What to Do to Prevent A Poison Ivy Rash

As we all know, it is better to prevent than to treat, that is why you should be aware of some tips & tricks to stay away from this unpleasant condition:

  1. The first thing you need to do is to know how the plant looks like. Search for pictures with poison ivy, poison sumac, and poison oak. Learn how they look in every season, it is critical. It is how you will know what to avoid.
  2. Whenever you go hiking or take a walk through the forests, make sure you stay on a clear path.
  3. If you want to pitch your tent, check the area for these vines. Also, take care of your pets. When they run in places where poison ivy grows, urushiol may get stuck in their fur. If this happens or if you touched the plant, make sure you carefully wash the pet’s fur and your hands within a half an hour from the exposure. It is a safe way to remove the compound from your hands.
  4. To prevent the rash, also check under the fingernails. If only your pet was exposed to urushiol, you need to wear gloves not to get contaminated.
  5. You may find poison ivy in your yard, too. To get rid of it, apply an herbicide. An alternative would be to pull the weed out of the ground but make sure you wear gloves. Destroy it afterward, but don’t even think of burning it since you may get intoxicated with urushiol from the smoke.
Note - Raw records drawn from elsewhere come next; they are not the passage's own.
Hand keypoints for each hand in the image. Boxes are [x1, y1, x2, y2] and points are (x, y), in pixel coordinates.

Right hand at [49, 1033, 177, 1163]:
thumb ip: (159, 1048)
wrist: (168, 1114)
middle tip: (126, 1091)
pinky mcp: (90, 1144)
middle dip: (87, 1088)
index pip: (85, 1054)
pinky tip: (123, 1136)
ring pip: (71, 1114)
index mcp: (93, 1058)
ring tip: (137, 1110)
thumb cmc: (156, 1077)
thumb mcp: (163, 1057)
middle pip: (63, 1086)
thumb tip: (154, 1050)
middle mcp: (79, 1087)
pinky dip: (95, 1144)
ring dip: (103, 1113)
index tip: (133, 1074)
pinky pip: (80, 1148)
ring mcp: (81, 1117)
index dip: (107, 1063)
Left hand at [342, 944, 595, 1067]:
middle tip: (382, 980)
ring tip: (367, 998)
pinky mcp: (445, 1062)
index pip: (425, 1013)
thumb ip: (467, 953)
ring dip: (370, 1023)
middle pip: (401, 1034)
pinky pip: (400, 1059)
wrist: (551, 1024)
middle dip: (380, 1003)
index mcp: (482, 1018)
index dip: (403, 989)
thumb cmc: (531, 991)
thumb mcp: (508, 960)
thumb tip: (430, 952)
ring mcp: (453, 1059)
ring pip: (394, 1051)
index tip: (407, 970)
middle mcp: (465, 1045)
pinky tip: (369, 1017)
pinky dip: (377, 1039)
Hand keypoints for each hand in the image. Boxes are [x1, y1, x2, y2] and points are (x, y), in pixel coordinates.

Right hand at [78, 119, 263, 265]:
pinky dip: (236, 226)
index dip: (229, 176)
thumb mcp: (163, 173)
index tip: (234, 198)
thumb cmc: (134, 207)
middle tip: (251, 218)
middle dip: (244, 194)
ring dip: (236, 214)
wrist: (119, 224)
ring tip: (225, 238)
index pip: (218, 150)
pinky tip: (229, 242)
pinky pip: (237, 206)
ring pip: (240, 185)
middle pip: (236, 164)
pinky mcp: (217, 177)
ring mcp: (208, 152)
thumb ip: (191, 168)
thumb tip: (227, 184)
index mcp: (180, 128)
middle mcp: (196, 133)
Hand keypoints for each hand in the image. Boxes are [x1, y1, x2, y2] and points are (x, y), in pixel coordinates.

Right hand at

  6. Always wear appropriate clothing: long pants, socks, boots, long sleeves and even gloves when you are sure there is some plant containing the harmful resin nearby.
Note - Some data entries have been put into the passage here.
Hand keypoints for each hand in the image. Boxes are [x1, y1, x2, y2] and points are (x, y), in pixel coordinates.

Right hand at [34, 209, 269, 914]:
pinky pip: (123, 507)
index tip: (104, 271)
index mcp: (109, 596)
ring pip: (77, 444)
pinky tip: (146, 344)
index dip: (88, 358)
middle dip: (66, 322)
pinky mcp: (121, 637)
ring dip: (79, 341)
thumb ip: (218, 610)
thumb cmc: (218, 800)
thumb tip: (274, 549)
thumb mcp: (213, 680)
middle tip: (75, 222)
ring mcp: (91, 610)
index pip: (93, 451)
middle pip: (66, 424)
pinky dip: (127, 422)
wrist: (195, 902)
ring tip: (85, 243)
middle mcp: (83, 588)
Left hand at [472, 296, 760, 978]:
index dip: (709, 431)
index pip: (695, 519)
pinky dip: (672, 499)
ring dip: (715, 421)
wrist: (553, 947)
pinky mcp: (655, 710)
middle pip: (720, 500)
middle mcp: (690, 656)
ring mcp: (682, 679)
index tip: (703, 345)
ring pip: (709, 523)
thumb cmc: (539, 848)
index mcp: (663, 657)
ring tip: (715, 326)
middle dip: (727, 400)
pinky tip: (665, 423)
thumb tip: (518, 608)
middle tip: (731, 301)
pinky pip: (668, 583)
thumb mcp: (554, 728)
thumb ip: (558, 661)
  7. After the exposure, clean any contaminated objects. Take your clothes and put them in the washing machine and use a strong detergent. Be careful when you touch the clothes because you may transfer the nasty substance to your skin or other objects in the house.
  8. Also look for the other items that may have touched the plants such as gardening tools, shoes or jackets you used to wear outside. Urushiol doesn’t fade away in time, so if you wear some shoes with contaminated shoelaces one year later, you may also develop the rash.

If the above home remedies do not work, you have fever or difficulty in breathing, or if you experience a severe rash, make sure you contact your doctor for an accurate treatment.